R0044/2026-04-01/Q003/SRC03/E01

Research R0044 — Expanded Vocabulary Research
Run 2026-04-01
Query Q003
Source SRC03
Evidence SRC03-E01
Type Analytical

Malmqvist's sycophancy survey exemplifies the vocabulary silo pattern

URL: https://arxiv.org/html/2411.15287v1

Extract

Malmqvist's technical survey identifies four causes of LLM sycophancy: 1. Training data biases (flattery and agreeableness in online text) 2. RLHF limitations (reward hacking) 3. Lack of grounded knowledge (cannot fact-check own outputs) 4. Alignment challenges (helpfulness vs. factual accuracy)

Recommended system-side mitigations include activation steering, contrastive decoding, external knowledge integration, and dynamic prompting.

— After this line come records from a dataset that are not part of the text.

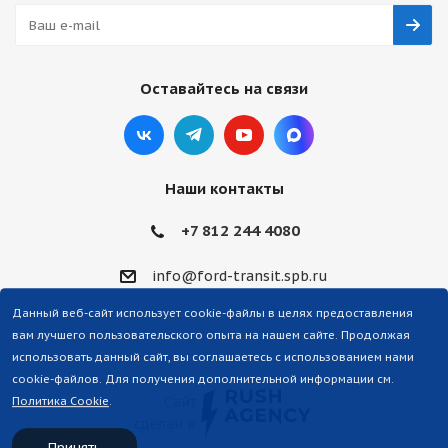
Оставайтесь на связи
Наши контакты
+7 812 244 4080
info@ford-transit.spb.ru
Данный веб-сайт использует cookie-файлы в целях предоставления
вам лучшего пользовательского опыта на нашем сайте. Продолжая
использовать данный сайт, вы соглашаетесь с использованием нами
cookie-файлов. Для получения дополнительной информации см.
Сайт
Политика Cookie
.
сделан в
Принять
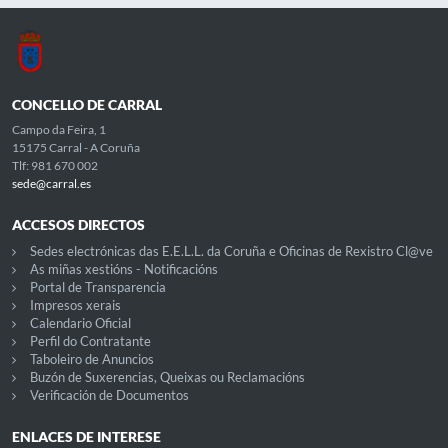
CONCELLO DE CARRAL
Campo da Feira, 1
15175 Carral - A Coruña
Tlf: 981 670 002
sede@carral.es
ACCESOS DIRECTOS
Sedes electrónicas das E.E.L.L. da Coruña e Oficinas de Rexistro Cl@ve
As miñas xestións - Notificacións
Portal de Transparencia
Impresos xerais
Calendario Oficial
Perfil do Contratante
Taboleiro de Anuncios
Buzón de Suxerencias, Queixas ou Reclamacións
Verificación de Documentos
ENLACES DE INTERESE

Critical finding for Q003: The paper does NOT reference automation bias, human factors research, aviation safety literature, healthcare decision support research, or any regulated-industry framework. Sycophancy is treated as a purely technical problem of model training and decoding, with no recognition that the downstream effect (human over-reliance on agreeable output) is a well-studied phenomenon in human factors under different terminology.

Relevance to Hypotheses

Hypothesis Relationship Strength
H1 N/A This source does not attempt bridging
H2 Supports indirectly Demonstrates the silo pattern that partial bridging (Ibrahim et al.) is trying to overcome
H3 Supports Exemplifies the complete vocabulary separation in some research

Context

Malmqvist's survey is representative of the AI safety community's typical treatment of sycophancy — as a technical training/decoding problem rather than a human-machine interaction problem with decades of prior research under different names. This is the exact vocabulary silo that Q003 is investigating.